Démocratie, consensus et recherche d'une majorité....
Démocratie, consensus et recherche d'une majorité
ou pourquoi la démocratie ce n'est pas si simple.
A entendre certains "nouveaux militants" de la mouvance GJ, ce serait pourtant tout simple : il suffit de "donner la parole au peuple". Et ceci à travers des procédures telles que le RIC ou le tirage au sort...qui présupposent une volonté majoritaire immanente du peuple qui ne demanderait qu'à être "révélée".
Les facilités de l'Internet et des "réseaux sociaux", ajoutés à une absence de mémoire historique hélas de plus en plus répandue, ont tendance à accréditer cette hypothèse.
En effet, contrairement à ce que j'écrivais dans mon compte -rendu du livre Accélération de Hartmut ROSA, l'illusion que je croyais dépassée perdure : "La croyance en une possible reconstitution d'un espace public démocratique grâce aux nouveaux médias interactifs s'est rapidement avérée comme une naïve illusion : la démocratie-Internet ne joue qu'à la marge, car elle fait l'impasse sur le temps nécessairement long d'une véritable délibération. L'échanges d'arguments tend à être remplacé par une guerre d'images ou de symboles. D'où l'appel aux experts (juridification), au marché (dérégulation), à la responsabilité individuelle (privatisation), et in fine le recours à l'exécutif pour trancher des débats insuffisamment aboutis (...)

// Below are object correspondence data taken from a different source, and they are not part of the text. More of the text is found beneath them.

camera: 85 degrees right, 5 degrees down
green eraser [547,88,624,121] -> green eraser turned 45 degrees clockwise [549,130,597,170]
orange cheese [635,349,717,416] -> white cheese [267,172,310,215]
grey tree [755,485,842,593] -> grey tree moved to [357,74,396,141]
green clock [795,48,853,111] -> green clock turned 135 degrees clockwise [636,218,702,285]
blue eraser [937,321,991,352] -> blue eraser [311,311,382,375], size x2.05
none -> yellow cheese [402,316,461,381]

D'où le zapping politique et la dissolution des projets politiques alternatifs fondés sur un horizon temporel long. Berlusconi et Sarkozy sont les leaders idéaux de la modernité tardive." (4 sept 2010)

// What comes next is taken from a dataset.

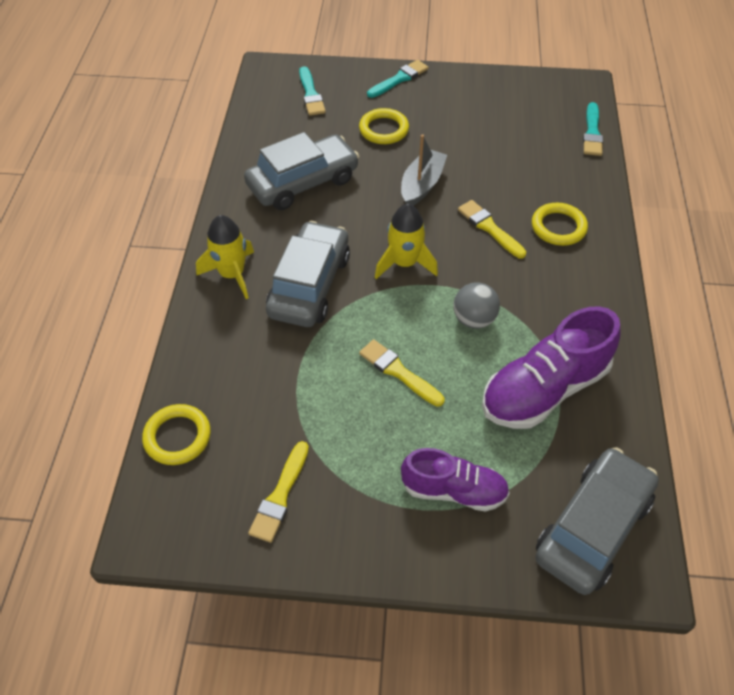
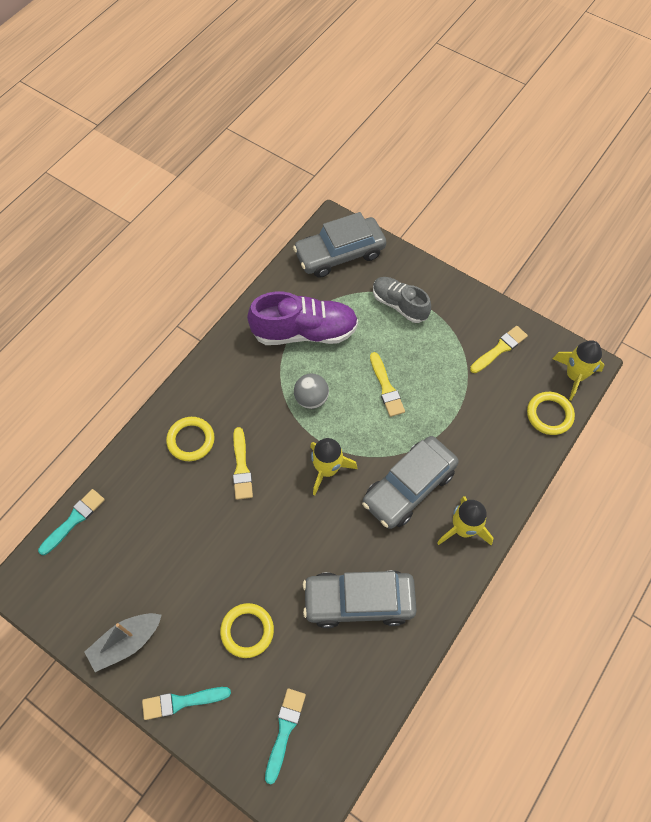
camera: 150 degrees left, 10 degrees up
grey boat [401,134,447,206] -> grey boat moved to [84,613,162,672]
purple shoe [401,448,510,512] -> grey shoe [373,277,431,323]
none -> yellow rocket [553,340,605,400]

Et, en effet, près de dix ans plus tard, on en est (presque) toujours là : la dissolution des projets politiques alternatifs, la survalorisation d'un exécutif incarné dans une seule personne, ont tendance à nous boucher l'horizon.
Dissolution des projets politiques alternatifs ?
Certains contesteront ce diagnostic en prétendant que les projets politiques alternatifs existent : ce faisant, ils font comme si le projet qu'ils soutiennent avait la certitude de devenir rapidement reconnu par une majorité des électeurs-trices.
Or rien n'est plus faux. C'est d'ailleurs l'argument que mettent en avant tous les observateurs qui diagnostiquent au contraire une impassse démocratique.
C'est par exemple le cas du politiste Vincent TIBERJ, professeur des Universités à Sciences Po Bordeaux et spécialiste de sociologie électorale dans "Le Monde-Idées" daté 19 janvier 2019 (p 3).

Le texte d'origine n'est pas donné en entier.